# Home Flex install fail



## 760GWS (Mar 16, 2015)

Couple days ago, took a call about gas leaks at new construction project. Started sketchy right off the bat. Got there and found every CSST fitting coated with black and gray pipe dope. The "foreman" said the other "plumber" had lots of trouble with leaks. The dude was supplying the material for this "plumber". I was thinking no self-respecting plumber is going to install any of that big box CSST anyway, much less install customer-supplied CSST. Anyway, show & tell:

Here's a gallery if you care to gander

https://drive.google.com/folder/d/0B27cq8QRKuTTTHhnVmp3TUh3V2c/edit


----------



## Debo22 (Feb 15, 2015)

Did you say I'm going to the truck for a notepad and I'll be right back, never to be heard from again? With tires screeching


----------



## 760GWS (Mar 16, 2015)

In fact I did go to the truck to get paper to write down measurements and the guy saw me jogging up the driveway. He asked if I was taking off. It was hilarious. I know he thought I was bailing. But you can't these days; online reviews & all. 
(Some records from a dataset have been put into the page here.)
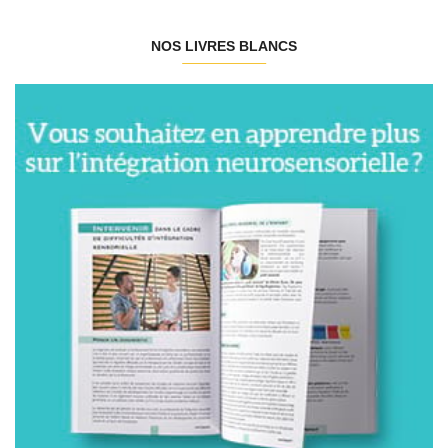
NOS LIVRES BLANCS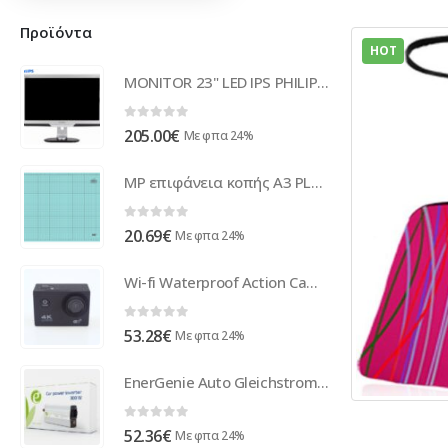
Προϊόντα
HOT
MONITOR 23" LED IPS PHILIPS 235PQ2 BL-SL WIDE MU GA
0
out of 5
205.00
€
Με φπα 24%
MP επιφάνεια κοπής A3 PL906 με κλίμακα, 30x45cm, πράσινη
0
out of 5
20.69
€
Με φπα 24%
Wi-fi Waterproof Action Camera 4K Μαύρο
0
out of 5
53.28
€
Με φπα 24%
EnerGenie Auto Gleichstrom-Wechselstrom-Konverter 12 V DC 300 W EG-PWC-042
0
out of 5
52.36
€
Με φπα 24%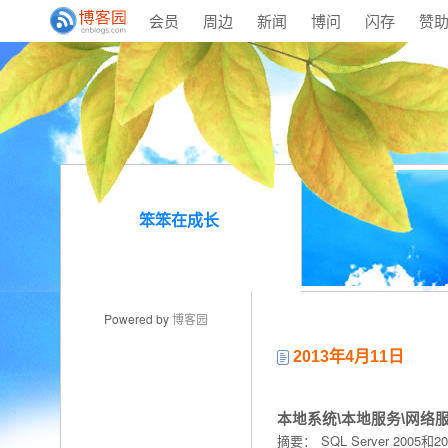
会员
周边
新闻
博问
闪存
赞
笨笨在成长
Powered by
博客园
2013年4月11日
本地系统\本地服务\网络
摘要： SQL Server 200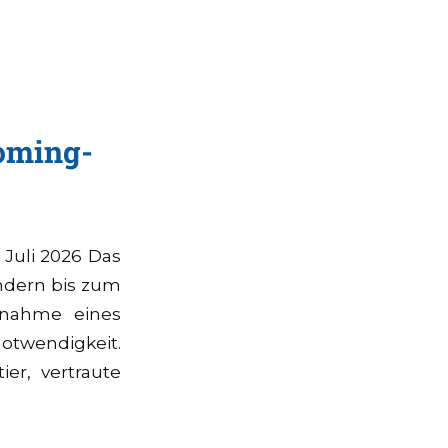
oming-
 Juli 2026 Das
indern bis zum
fnahme eines
otwendigkeit.
ier, vertraute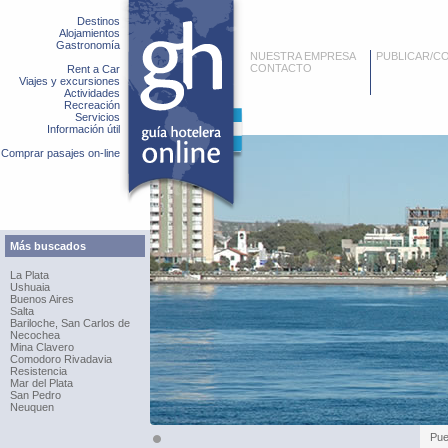
Destinos
Alojamientos
Gastronomía
NUESTRA EMPRESA
PUBLICAR/C
CONTACTO
Rent a Car
Viajes y excursiones
Actividades
Recreación
Servicios
Información útil
Comprar pasajes on-line
Más buscados
La Plata
Ushuaia
Buenos Aires
Salta
Bariloche, San Carlos de
Necochea
Mina Clavero
Comodoro Rivadavia
Resistencia
Mar del Plata
San Pedro
Neuquen
Pue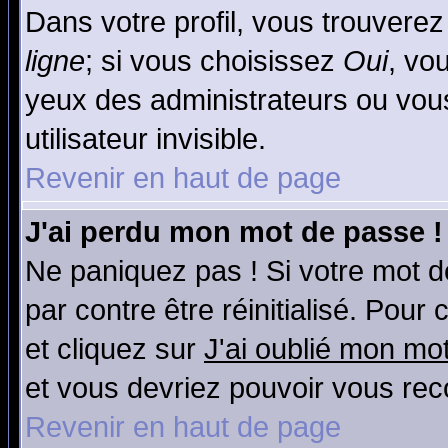
Dans votre profil, vous trouvere
ligne
; si vous choisissez
Oui
, vo
yeux des administrateurs ou v
utilisateur invisible.
Revenir en haut de page
J'ai perdu mon mot de passe !
Ne paniquez pas ! Si votre mot de
par contre être réinitialisé. Pour
et cliquez sur
J'ai oublié mon mo
et vous devriez pouvoir vous rec
Revenir en haut de page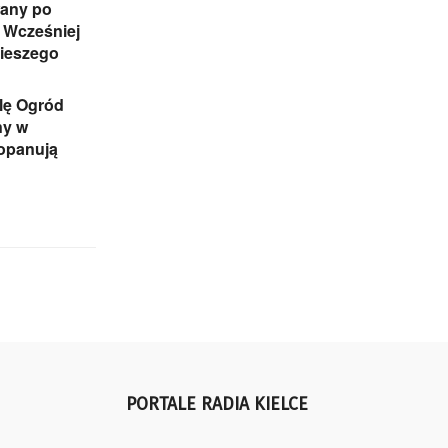
any po
 Wcześniej
pieszego
lę Ogród
ny w
 opanują
PORTALE RADIA KIELCE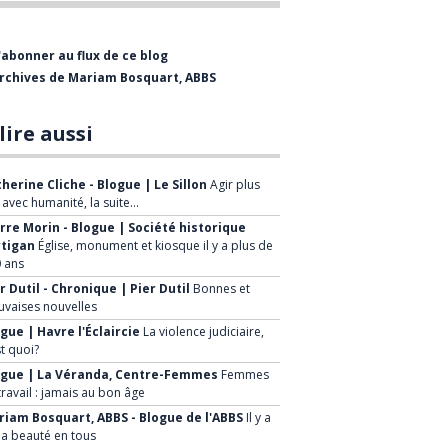
courage, le professionnalisme,
l’autonomie,
l'”empowerment
”…
'abonner au flux de ce blog
En résumé, ON VOUS AIME!
rchives de Mariam Bosquart, ABBS
lire aussi
herine Cliche - Blogue | Le Sillon
Agir plus
, avec humanité, la suite…
rre Morin - Blogue | Société historique
rtigan
Église, monument et kiosque il y a plus de
 ans
r Dutil - Chronique | Pier Dutil
Bonnes et
vaises nouvelles
gue | Havre l'Éclaircie
La violence judiciaire,
st quoi?
ogue | La Véranda, Centre-Femmes
Femmes
travail : jamais au bon âge
iam Bosquart, ABBS - Blogue de l'ABBS
Il y a
la beauté en tous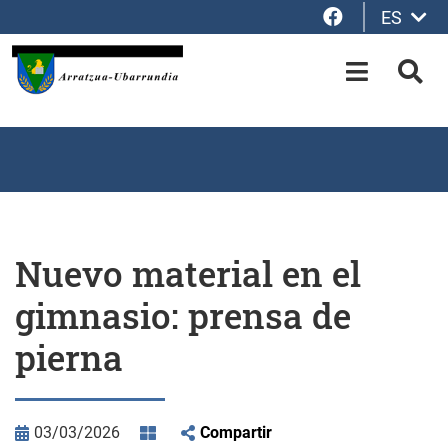
Facebook
ES
Saltar al contenido principal
OPEN-M
BUS
Nuevo material en el
gimnasio: prensa de
pierna
03/03/2026
Compartir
Just for exercise I ran the numbers 659k btuh demand (no rating plates to go by), longest run 120', 2" main required. Existing is 1-1/4.


----------



## wharfrat (Nov 1, 2014)

Hopefully you get the job and yank all that poo poo out. That would feel good.


----------



## plumbdrum (Nov 30, 2013)

That stuff should be banned .


----------



## paultheplumber1 (May 1, 2014)

It's bad enough when it is installed properly


----------